In February 2024, the band released their fifth studio album, Paul Bunyan's Slingshot. The release was praised by critics, being named one of the best album releases of February 2024 by Consequence, and Paste magazine, and moved the band into mainstream, with Rolling Stone doing a full feature on the band. A deluxe edition of the album, with two new songs, "Man Lives" and "Man Dies", was released the following September. A non-album single, "Crop Circles", was released shortly after. The band toured in support of the album with The Wonder Years and The Menzingers.

===Hell Is an Airport (2025–present)===
In May 2025, the band announced a new album, Hell Is an Airport, scheduled for release on September 12, 2025. They also released two new singles, "Selling Swords" and "Groucho Marx", and announced that the previously released "Crop Circles" would also appear on the album. Finally, "AT&T" and "Claws" were released ahead of the album's release in June and July (respectively).

==Musical style and influences==
The band's sound has commonly been described as power pop pop punk, indie rock, punk rock, and alternative rock. Maple described his view on the band's sound in 2024:

I do feel connected to power pop and the greater scene. I feel like power pop is more of a spectrum thing, where you don’t necessarily have to hit all of the [characteristics]...I could see people listening to us and being like 'This is not power pop…” I don't know. It gets into pop punk territory.

Consequence grouped the band as part of a 2020s "indie rock scene full of bands embracing power-pop's short runtimes, hooky priorities, and raw immediacy" with huge guitar riffs and choruses. They summed the band's sound up as "upbeat tempos, loud guitars, killer melodies, and a strict three minute cap when it comes to song length". Stereogum described the band's sound as "blown out guitar-pop". Rolling Stone magazine described their sound as "split the difference between Nineties pop-punk and Nineties indie-rock, tempering the petulant angst of the former with the latter’s winning resignation." Their sound has been compared to bands Everclear, Green Day, Weezer, and Guided By Voices. In 2024, Maple noted that the band had not recorded any of the band's albums in professional recording studios, preferring a more raw sound that comes from more informal recording settings.

Directive a:
Reproduce word for word the section of the rows below that runs from the line with "in Insurance Company" to the line with "Creating new features", including both of those lines.

[Plain-text sources of documents]
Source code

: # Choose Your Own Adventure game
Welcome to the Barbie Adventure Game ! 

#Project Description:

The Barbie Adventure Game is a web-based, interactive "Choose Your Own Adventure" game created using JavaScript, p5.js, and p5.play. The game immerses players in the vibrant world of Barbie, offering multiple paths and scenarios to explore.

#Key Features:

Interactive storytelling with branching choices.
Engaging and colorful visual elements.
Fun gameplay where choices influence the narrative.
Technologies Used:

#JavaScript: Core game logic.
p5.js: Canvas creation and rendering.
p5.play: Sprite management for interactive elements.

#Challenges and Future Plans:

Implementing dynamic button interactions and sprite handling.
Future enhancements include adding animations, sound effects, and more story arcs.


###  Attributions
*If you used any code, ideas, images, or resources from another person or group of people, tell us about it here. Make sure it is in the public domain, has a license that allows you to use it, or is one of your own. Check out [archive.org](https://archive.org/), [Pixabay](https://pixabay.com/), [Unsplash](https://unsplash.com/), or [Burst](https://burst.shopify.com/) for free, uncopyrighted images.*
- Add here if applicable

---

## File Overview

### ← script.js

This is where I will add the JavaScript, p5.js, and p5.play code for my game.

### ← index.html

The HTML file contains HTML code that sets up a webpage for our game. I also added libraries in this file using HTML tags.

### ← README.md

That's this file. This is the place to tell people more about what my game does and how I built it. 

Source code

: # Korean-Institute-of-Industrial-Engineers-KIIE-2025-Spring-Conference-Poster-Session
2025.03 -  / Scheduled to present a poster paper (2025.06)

==

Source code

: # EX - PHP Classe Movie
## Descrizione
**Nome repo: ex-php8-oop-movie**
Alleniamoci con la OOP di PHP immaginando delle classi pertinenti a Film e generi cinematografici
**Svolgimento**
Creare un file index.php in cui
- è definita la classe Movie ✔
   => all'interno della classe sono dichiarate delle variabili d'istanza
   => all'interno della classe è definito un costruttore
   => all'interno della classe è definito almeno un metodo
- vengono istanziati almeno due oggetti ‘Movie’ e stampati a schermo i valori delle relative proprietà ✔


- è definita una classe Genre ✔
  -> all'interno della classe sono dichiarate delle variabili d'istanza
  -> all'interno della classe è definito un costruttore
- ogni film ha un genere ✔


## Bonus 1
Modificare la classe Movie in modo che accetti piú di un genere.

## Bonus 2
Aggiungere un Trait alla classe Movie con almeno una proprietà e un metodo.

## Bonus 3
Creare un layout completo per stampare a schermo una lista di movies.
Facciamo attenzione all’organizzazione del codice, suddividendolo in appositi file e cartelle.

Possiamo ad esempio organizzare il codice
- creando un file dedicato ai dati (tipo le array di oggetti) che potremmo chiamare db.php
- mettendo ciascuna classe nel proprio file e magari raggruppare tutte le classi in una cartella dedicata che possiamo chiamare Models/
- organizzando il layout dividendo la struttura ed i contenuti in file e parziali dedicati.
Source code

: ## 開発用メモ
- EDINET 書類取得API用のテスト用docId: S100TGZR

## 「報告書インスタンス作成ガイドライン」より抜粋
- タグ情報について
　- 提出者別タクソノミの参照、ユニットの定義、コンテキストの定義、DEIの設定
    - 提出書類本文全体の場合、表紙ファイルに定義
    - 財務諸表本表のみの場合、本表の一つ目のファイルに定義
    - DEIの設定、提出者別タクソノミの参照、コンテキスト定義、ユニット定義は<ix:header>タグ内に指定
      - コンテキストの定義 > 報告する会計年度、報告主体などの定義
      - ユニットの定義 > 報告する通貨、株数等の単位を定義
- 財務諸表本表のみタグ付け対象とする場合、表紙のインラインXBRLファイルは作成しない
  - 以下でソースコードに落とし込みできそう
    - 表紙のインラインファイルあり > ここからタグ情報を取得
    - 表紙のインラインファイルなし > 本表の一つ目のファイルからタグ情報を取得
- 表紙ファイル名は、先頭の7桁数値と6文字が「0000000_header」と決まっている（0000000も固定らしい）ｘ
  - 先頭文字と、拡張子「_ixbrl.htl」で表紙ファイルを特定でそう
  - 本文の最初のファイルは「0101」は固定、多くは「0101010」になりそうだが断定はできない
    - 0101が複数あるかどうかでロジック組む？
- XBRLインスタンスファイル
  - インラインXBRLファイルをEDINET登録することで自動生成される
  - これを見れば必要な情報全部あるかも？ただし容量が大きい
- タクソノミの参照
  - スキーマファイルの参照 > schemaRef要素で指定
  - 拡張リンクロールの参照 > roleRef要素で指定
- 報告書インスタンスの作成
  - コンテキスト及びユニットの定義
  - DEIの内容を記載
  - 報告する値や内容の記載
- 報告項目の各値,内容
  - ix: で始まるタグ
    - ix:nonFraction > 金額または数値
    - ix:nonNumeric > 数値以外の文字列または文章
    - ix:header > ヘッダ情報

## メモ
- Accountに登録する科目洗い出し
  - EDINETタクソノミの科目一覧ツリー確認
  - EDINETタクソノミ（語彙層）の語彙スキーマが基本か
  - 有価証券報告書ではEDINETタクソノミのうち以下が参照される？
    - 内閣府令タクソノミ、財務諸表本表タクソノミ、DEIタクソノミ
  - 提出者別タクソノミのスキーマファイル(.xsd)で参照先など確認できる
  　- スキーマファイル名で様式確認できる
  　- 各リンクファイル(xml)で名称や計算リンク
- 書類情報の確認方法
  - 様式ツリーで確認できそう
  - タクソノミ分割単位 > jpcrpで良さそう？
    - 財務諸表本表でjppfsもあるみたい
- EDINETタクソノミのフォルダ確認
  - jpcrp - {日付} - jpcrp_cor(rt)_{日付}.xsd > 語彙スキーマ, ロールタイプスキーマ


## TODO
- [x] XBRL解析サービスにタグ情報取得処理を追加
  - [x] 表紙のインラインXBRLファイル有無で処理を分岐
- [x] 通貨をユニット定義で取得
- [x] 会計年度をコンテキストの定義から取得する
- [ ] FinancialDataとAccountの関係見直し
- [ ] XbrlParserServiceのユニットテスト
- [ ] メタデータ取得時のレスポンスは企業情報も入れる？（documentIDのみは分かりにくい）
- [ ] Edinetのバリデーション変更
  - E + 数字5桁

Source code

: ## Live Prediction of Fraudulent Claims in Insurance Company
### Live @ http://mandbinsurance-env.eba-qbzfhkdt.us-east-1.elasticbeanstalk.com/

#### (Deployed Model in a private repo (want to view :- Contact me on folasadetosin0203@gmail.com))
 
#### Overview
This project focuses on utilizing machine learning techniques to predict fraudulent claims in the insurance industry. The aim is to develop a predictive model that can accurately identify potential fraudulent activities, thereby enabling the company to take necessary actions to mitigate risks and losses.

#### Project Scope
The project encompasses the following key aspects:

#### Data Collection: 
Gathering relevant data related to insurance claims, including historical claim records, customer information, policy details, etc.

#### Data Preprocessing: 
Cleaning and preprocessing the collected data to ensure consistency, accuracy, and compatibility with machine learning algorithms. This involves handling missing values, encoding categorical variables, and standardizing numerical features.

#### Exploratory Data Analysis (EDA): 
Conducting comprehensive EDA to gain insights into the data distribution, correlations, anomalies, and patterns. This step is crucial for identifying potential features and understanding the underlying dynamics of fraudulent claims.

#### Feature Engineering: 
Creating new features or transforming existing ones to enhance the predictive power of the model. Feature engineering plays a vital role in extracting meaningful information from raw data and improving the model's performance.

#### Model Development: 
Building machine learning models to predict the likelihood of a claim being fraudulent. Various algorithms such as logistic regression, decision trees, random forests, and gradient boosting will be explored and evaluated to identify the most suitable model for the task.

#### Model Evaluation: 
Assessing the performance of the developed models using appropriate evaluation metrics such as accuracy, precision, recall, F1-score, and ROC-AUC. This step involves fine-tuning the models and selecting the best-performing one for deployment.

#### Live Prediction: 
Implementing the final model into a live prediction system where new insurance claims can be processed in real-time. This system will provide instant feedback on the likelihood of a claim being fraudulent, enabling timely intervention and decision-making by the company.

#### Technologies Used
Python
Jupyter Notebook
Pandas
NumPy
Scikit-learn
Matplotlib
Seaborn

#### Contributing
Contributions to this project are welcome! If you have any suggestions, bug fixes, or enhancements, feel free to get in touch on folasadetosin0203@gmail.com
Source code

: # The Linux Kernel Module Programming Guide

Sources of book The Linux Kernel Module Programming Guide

==

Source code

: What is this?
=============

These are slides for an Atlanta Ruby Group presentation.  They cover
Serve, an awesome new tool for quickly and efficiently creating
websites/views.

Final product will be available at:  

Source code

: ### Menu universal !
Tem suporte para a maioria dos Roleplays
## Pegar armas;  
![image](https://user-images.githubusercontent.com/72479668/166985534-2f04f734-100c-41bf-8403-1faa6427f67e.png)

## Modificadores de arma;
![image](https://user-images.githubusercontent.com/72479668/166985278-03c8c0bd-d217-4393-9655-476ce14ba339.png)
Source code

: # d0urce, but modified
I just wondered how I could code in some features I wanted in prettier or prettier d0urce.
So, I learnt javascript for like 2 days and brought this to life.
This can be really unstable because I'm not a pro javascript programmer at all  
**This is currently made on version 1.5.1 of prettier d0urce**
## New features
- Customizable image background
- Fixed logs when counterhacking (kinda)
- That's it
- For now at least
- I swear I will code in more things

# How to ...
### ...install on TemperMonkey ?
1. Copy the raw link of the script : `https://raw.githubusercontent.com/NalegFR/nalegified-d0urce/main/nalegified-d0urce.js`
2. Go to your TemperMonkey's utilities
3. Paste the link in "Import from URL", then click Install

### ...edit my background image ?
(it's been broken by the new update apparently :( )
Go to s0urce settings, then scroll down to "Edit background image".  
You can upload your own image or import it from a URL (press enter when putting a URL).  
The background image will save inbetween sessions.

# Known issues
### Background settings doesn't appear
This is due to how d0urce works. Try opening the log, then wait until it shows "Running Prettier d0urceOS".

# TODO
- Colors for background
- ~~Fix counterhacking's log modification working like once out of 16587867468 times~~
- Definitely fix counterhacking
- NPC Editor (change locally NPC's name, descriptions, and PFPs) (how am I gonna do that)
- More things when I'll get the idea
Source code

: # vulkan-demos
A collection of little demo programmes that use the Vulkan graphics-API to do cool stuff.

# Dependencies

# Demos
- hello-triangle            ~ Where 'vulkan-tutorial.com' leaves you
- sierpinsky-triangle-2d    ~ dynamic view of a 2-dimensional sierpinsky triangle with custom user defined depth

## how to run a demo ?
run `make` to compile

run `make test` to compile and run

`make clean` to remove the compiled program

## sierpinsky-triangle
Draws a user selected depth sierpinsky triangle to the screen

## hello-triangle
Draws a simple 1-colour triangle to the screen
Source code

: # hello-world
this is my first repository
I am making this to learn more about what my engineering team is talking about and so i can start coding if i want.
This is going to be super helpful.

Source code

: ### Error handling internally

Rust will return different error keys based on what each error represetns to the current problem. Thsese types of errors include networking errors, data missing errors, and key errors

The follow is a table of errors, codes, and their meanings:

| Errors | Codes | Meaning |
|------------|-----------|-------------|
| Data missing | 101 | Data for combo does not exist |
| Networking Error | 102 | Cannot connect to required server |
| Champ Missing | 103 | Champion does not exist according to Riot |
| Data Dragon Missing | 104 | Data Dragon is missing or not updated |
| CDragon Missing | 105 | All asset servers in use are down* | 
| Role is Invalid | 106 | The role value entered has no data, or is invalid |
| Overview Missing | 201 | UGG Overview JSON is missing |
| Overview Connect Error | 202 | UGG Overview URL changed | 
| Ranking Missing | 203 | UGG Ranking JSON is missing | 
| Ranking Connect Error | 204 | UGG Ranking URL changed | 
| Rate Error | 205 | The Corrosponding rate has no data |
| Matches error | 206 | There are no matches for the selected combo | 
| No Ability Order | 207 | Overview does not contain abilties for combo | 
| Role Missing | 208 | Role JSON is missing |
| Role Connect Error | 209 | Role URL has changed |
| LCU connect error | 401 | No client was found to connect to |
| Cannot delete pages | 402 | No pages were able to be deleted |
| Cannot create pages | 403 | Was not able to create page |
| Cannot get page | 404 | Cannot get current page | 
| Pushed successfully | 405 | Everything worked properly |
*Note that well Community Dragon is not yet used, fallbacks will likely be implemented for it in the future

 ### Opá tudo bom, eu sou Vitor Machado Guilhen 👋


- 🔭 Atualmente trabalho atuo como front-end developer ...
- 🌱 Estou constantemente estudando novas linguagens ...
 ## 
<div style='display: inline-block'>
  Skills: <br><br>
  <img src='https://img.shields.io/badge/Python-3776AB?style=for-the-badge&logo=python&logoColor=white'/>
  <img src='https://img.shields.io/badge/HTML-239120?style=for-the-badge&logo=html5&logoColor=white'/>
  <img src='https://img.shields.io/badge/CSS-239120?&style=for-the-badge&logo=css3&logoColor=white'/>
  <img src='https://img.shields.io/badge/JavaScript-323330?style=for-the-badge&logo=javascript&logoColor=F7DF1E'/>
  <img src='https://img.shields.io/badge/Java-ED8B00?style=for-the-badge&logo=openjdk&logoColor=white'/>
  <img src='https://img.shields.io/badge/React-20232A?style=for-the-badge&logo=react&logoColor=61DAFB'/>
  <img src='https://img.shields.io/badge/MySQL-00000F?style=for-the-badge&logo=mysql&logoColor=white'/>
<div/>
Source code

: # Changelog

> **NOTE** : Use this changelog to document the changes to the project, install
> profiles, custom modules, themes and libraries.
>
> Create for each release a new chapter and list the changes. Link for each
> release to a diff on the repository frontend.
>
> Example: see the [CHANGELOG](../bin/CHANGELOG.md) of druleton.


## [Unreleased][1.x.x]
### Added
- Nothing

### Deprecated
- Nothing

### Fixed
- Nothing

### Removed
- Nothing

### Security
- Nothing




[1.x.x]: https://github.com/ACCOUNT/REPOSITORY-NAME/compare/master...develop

Directive b:
In the passage about the band, which two bands joined the group on tour in support of Paul Bunyan's Slingshot?

Problem solution a:
: ## Live Prediction of Fraudulent Claims in Insurance Company
### Live @ http://mandbinsurance-env.eba-qbzfhkdt.us-east-1.elasticbeanstalk.com/

#### (Deployed Model in a private repo (want to view :- Contact me on folasadetosin0203@gmail.com))
 
#### Overview
This project focuses on utilizing machine learning techniques to predict fraudulent claims in the insurance industry. The aim is to develop a predictive model that can accurately identify potential fraudulent activities, thereby enabling the company to take necessary actions to mitigate risks and losses.

#### Project Scope
The project encompasses the following key aspects:

#### Data Collection: 
Gathering relevant data related to insurance claims, including historical claim records, customer information, policy details, etc.

#### Data Preprocessing: 
Cleaning and preprocessing the collected data to ensure consistency, accuracy, and compatibility with machine learning algorithms. This involves handling missing values, encoding categorical variables, and standardizing numerical features.

#### Exploratory Data Analysis (EDA): 
Conducting comprehensive EDA to gain insights into the data distribution, correlations, anomalies, and patterns. This step is crucial for identifying potential features and understanding the underlying dynamics of fraudulent claims.

#### Feature Engineering: 
Creating new features or transforming existing ones to enhance the predictive power of the model. Feature engineering plays a vital role in extracting meaningful information from raw data and improving the model's performance.

Problem solution b:
The Wonder Years and The Menzingers.